Anybody Care About Their Education? - Special Needs Students Being Told to Stay Home

Spoke to a couple principals and a school board member regarding this issue and received some great feedback.

Kids are sent home when the school doesn't have the ability to properly take care of them or they are a major disruption to classes. This is NOT done lightly and only after consultation with the parents.  My concern would be this consultation process.  There is no set standard. I have heard of no formal District best practices either. It is up to each school to handle as they see is appropriate. I'm not sure I trust this method.  I'd like to see a set of provincial Best Practices. Parents come in a variety of forms and not all with the same social abilities as others.  This can be very problematic to fairness.

The parents I've spoken to, with 1 exception, were unaware they had any choices or input into how it's handled.  They thought they really had no choice so simply accepted what was being offered.  This is not totally the fault of the teacher or the administrative staff. Parents need to step up and ask questions. Complaining to a 3rd or 4th party isn't productive.  Parents need to be educated.

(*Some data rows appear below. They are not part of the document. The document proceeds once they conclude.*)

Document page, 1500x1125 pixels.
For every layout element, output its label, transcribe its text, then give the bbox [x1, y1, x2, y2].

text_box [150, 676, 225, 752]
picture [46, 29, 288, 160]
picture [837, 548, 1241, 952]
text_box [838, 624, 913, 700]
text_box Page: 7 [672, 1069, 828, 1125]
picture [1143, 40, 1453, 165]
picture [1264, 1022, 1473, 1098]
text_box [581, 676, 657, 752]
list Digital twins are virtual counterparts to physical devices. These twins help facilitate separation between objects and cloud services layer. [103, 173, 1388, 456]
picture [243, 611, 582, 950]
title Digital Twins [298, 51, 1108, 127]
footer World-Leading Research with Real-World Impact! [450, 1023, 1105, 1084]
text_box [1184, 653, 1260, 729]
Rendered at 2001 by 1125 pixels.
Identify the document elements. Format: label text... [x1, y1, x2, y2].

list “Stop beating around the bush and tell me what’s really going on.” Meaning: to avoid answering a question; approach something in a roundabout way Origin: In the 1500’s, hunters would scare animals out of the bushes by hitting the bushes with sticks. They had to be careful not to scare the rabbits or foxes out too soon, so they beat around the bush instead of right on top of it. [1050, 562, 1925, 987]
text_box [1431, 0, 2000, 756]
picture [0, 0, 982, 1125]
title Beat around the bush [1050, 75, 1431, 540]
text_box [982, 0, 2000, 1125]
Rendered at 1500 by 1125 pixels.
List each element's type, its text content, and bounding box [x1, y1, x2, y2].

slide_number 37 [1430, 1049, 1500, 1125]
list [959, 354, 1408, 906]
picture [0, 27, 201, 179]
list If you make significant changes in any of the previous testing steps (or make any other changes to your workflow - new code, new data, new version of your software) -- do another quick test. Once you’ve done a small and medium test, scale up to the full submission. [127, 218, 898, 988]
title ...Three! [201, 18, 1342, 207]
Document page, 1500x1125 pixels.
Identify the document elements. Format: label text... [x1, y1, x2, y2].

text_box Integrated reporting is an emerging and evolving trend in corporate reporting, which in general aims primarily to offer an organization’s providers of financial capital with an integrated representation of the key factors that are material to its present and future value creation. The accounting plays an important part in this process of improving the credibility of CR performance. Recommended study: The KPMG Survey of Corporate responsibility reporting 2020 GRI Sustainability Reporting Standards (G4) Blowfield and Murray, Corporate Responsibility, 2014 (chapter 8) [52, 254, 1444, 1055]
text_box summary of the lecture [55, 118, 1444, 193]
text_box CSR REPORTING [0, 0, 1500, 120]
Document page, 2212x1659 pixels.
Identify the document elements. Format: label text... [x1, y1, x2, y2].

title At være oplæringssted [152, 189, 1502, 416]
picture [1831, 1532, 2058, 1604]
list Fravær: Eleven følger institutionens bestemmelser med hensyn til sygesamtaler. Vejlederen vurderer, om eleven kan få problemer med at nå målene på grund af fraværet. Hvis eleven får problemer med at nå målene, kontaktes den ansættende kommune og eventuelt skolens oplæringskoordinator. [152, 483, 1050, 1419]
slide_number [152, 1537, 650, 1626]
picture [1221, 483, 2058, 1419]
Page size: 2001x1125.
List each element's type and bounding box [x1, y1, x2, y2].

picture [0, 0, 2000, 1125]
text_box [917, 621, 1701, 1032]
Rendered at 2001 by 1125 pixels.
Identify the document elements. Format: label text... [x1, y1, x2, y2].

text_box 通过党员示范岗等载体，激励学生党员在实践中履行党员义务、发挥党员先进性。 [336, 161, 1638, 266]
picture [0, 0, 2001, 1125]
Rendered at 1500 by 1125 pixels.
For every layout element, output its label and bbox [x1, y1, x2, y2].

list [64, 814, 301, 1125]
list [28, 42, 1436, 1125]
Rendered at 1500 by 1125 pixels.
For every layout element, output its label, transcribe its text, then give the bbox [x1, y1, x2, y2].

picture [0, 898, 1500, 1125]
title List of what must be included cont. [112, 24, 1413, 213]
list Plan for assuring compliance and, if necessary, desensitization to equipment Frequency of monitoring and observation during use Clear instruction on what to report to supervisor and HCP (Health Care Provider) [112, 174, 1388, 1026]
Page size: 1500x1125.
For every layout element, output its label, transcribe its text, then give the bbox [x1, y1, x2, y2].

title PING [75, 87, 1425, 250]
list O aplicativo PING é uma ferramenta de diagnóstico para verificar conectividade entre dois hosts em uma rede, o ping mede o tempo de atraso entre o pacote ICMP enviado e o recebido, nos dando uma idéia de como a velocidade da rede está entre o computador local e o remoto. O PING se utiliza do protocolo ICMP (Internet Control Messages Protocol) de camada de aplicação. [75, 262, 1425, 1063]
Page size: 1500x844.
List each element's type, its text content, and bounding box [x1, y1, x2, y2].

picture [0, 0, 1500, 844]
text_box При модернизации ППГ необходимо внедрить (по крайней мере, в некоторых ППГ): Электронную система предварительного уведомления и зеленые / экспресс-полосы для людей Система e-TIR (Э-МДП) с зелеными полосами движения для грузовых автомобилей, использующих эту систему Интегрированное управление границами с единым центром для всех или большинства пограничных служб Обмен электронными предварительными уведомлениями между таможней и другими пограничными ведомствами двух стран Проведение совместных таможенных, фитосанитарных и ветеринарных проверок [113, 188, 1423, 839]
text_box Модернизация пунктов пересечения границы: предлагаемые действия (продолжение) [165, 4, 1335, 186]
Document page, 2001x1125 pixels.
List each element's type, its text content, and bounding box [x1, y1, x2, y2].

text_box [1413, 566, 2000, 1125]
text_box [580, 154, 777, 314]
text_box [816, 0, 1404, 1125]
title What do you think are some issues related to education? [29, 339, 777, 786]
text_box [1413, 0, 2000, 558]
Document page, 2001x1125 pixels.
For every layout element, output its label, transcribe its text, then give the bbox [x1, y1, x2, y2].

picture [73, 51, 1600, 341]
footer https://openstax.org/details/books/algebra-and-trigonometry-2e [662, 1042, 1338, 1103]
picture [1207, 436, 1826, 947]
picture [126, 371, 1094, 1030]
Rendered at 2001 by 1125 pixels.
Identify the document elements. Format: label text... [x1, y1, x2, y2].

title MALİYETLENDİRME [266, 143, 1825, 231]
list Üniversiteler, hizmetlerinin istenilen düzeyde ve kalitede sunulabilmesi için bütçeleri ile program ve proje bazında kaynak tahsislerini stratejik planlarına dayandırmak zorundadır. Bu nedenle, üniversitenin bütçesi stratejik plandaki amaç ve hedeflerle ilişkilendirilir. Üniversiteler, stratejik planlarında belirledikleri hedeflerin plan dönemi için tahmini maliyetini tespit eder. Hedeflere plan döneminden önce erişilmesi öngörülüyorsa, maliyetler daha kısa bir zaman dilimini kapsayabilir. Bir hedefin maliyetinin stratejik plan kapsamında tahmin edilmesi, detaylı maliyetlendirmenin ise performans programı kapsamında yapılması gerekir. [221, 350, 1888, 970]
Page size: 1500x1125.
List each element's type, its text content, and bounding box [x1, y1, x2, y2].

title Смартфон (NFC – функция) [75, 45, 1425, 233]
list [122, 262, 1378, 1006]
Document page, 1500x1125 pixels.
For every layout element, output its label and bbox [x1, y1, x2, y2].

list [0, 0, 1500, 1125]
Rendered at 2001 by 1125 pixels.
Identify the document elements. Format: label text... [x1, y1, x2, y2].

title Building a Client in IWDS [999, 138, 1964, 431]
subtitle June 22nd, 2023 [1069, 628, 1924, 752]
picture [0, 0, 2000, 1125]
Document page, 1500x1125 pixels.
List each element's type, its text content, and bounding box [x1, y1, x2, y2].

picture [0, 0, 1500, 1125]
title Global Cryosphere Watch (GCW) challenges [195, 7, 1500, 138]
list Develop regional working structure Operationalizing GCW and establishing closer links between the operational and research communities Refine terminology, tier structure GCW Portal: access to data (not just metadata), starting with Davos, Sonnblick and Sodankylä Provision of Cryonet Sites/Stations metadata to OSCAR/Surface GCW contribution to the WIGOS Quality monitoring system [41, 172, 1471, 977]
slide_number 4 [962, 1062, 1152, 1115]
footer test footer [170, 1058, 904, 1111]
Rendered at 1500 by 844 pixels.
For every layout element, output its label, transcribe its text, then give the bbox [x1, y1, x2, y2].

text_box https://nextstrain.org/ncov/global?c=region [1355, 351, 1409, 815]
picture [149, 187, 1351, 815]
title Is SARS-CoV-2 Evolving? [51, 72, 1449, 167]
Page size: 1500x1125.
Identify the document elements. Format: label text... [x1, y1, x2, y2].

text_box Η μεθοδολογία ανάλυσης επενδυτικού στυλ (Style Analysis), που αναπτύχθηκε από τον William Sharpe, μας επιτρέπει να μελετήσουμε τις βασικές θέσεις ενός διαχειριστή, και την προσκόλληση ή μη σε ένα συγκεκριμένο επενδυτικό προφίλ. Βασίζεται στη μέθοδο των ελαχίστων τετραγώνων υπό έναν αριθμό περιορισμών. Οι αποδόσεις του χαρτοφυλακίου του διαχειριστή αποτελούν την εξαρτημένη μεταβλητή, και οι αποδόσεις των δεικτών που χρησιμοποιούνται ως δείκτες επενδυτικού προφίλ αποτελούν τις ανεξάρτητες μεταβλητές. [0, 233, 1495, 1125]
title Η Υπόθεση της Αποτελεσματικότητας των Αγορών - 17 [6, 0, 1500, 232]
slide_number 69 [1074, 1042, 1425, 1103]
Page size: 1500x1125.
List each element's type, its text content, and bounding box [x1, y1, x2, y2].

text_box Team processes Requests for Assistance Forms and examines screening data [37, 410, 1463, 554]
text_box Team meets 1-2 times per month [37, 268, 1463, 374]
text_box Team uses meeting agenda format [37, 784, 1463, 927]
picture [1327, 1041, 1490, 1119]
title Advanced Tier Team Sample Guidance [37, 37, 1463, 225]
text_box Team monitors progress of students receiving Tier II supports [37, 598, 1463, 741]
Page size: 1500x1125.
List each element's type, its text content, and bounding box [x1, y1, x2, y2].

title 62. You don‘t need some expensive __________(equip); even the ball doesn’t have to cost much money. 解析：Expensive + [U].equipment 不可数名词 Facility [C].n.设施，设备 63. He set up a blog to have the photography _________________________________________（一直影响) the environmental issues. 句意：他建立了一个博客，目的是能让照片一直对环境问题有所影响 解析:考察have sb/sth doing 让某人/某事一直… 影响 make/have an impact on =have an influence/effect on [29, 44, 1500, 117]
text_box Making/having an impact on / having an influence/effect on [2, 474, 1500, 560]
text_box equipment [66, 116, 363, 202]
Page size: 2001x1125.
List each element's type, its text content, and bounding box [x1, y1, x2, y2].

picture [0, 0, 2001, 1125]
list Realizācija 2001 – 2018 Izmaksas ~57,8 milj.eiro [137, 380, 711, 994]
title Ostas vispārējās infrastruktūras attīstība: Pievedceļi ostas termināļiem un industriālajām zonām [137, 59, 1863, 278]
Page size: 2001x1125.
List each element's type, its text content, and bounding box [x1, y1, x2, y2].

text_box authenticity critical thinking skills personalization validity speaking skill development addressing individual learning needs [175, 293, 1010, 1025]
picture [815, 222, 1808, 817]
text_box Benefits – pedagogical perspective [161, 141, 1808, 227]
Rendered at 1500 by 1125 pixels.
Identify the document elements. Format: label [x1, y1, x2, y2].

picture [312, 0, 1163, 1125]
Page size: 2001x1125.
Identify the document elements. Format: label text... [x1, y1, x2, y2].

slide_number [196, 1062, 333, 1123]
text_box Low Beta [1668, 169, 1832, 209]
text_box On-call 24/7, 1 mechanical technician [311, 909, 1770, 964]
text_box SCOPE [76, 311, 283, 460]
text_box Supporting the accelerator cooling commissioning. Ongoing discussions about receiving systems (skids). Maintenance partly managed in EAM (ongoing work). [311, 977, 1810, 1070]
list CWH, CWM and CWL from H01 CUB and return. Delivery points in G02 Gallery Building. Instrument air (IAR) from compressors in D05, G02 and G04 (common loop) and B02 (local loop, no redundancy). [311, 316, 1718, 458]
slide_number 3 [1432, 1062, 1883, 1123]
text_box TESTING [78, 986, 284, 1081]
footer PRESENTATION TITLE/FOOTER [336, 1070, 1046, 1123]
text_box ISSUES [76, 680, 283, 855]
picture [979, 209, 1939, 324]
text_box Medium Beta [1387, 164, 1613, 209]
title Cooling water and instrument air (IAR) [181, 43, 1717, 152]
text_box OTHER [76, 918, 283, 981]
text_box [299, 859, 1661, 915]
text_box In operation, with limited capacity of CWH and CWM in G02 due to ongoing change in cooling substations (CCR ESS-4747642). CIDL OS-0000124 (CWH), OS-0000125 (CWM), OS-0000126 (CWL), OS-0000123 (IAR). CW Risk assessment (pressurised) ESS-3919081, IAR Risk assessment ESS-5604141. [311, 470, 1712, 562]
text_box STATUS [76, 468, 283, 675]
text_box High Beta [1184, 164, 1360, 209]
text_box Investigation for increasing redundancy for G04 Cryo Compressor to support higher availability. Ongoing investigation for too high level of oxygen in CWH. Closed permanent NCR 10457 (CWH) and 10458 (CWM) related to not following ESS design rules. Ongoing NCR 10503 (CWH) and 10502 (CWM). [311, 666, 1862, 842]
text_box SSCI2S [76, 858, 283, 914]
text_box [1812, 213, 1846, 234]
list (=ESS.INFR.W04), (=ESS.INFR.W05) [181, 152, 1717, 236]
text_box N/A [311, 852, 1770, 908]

The other challenge I'm finding is the impact on families when kids need to stay home all or part of a day.  It can be a great financial hardship to arrange for this care. A parent or caregiver, who is not a teacher, is now required to pick up the slack.  I wonder if this extra cost is fair to the parents.  And more important, are these kids being denied a proper education because of a disability? That's the big question really here.  Budgets are not there to adequately educate these kids.  And families are not given extra money to help educate the kids.  So, who is advocating for their education?

Serious question here folks.. who is advocating for their education?

1 comment:

  1. The parent needs to step up and advocate for their kids, it's simple really. I've done it and many thousands of others have done it, there are resources in each community but its up to the parent to go looking for them and to network. For some parents that work during the day or night this will be particularly challenging, and frankly I've known of some parents even losing custody of their children to the MCFD because they were unable to provide for the child and work and take care of dealing with the schools. There are Parent Advocates out there that are willing and able to help, are either retired or semi-retired and do pro-bono work. It might be a start to compile a directory of community resources along these lines. In the Guildford area of North Surrey I've started a Tenants Association to help tenants deal with property managers and landlords, housing is a huge issue, especially if you are a single parent with a Diff-Abled (SN) child.